Soon after, in 2014, Ozcan and his lab created another mobile phone-based device for detecting heavy metals in water. Attached to the camera of a Samsung Galaxy II, the device, also contained in a 3D-printed housing, used red and green LEDs, a colorimetric assay to register the presence of mercury in water. A companion Android app then matches the sample against a controlled sample image to determine the mercury concentration, while also making it possible to tag where water samples are collected using the phone’s GPS.
In an interview with engineering.com, Ozcan elaborated on some of the ways in which his lab has been able to build on mobile phone architecture for medical uses:
“Besides mobilephone-based microscopy, the advanced imaging and optoelectronic sensing/sampling technologies embedded in our cellphones have also been utilized for various telemedicine and mobile health-related applications,” Ozcan said. “[These include, but are] not limited to blood analysis and cytometry, detection of bacteria or viruses, diagnosis of infectious diseases, monitoring of chronic patients (e.g., by testing urinary albumin, cholesterol, etc.), sensing of allergens, label-free detection of protein binding events, ultrasound imaging, micro-NMR for molecular analysis of tumor samples, electrochemical detection of parasites, monitoring of electrocardiogram rhythms, estimation of human eye refractive errors as well as detection of cataracts, among many other applications….”

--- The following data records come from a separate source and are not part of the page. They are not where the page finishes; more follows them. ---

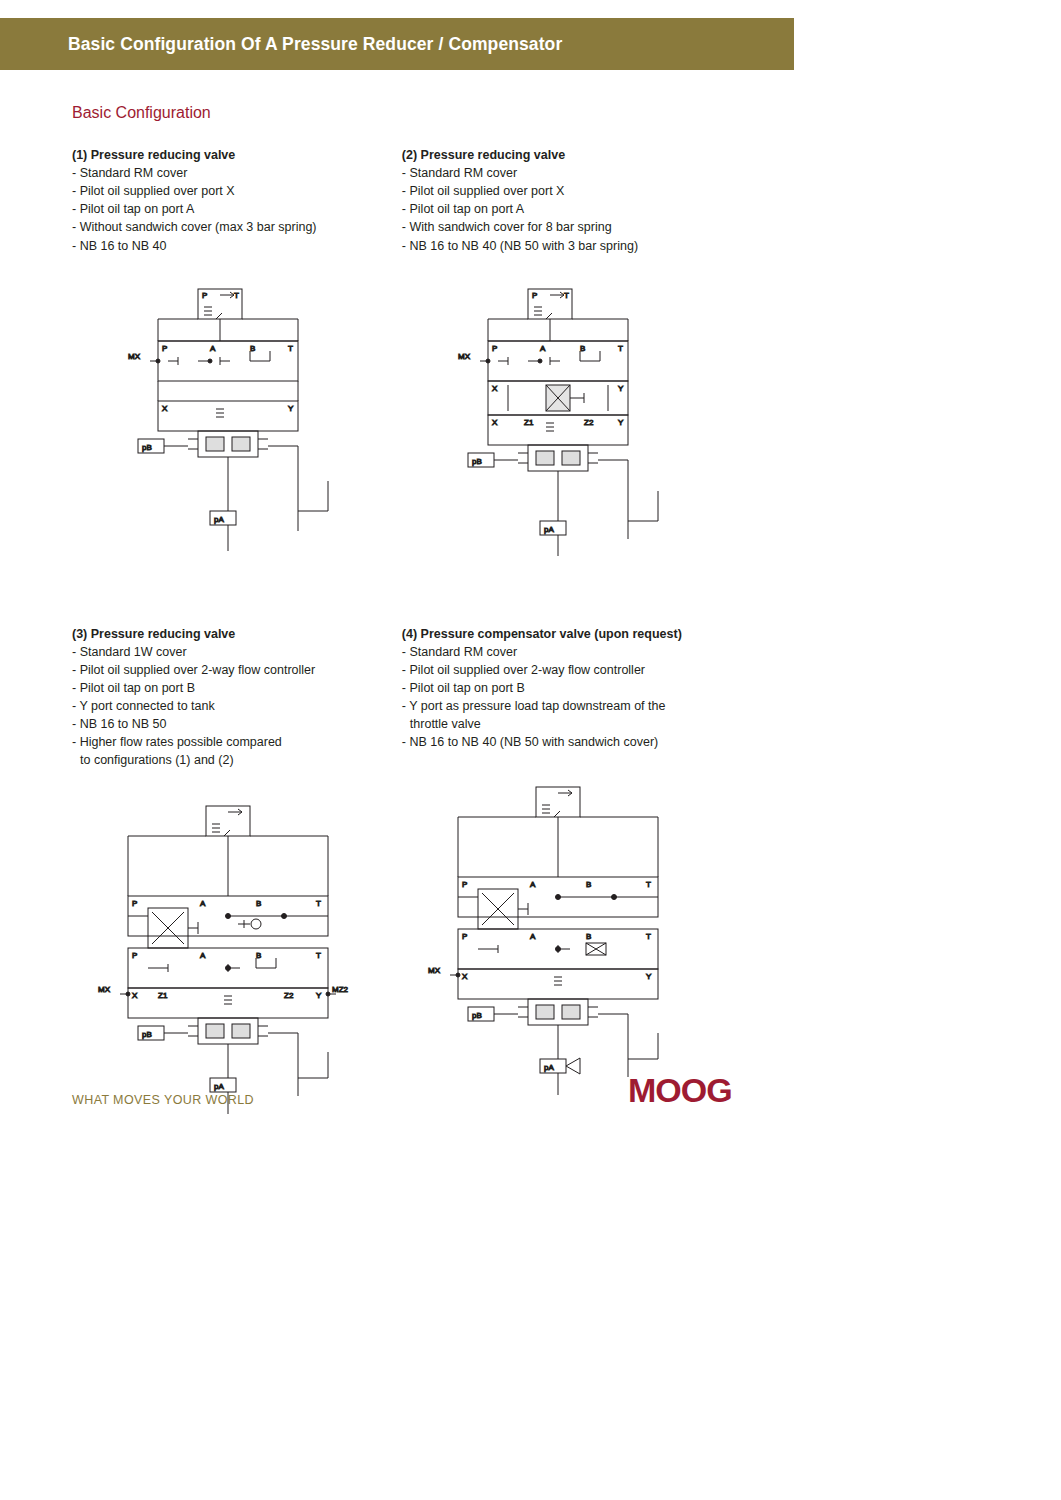Basic Configuration Of A Pressure Reducer / Compensator
Basic Configuration
(1) Pressure reducing valve
Standard RM cover
Pilot oil supplied over port X
Pilot oil tap on port A
Without sandwich cover (max 3 bar spring)
NB 16 to NB 40
P T P A B T MX X Y pB pA
(2) Pressure reducing valve
Standard RM cover
Pilot oil supplied over port X
Pilot oil tap on port A
With sandwich cover for 8 bar spring
NB 16 to NB 40 (NB 50 with 3 bar spring)
P T P A B T MX X Y X Z1 Z2 Y pB pA
(3) Pressure reducing valve
Standard 1W cover
Pilot oil supplied over 2-way flow controller
Pilot oil tap on port B
Y port connected to tank
NB 16 to NB 50
Higher flow rates possible compared
to configurations (1) and (2)
P A B T P A B T MX MZ2 X Z1 Z2 Y pB pA
(4) Pressure compensator valve (upon request)
Standard RM cover
Pilot oil supplied over 2-way flow controller
Pilot oil tap on port B
Y port as pressure load tap downstream of the
throttle valve
NB 16 to NB 40 (NB 50 with sandwich cover)
P A B T P A B T MX X Y pB pA
WHAT MOVES YOUR WORLD
MOOG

Ozcan pointed out that the increasing power and popularity of mobile phones opens a wide array of possibilities for new technologies, such as those created in his lab. “The massive volume of mobile phone users, which has now reached [over 7] billion, drives the rapid improvements of the hardware, software and high-end imaging and sensing technologies embedded in our phones, transforming the mobile phone into a cost-effective and yet extremely powerful platform to run, for example, biomedical tests, and perform scientific measurements that would normally require advanced laboratory instruments,” Ozcan said.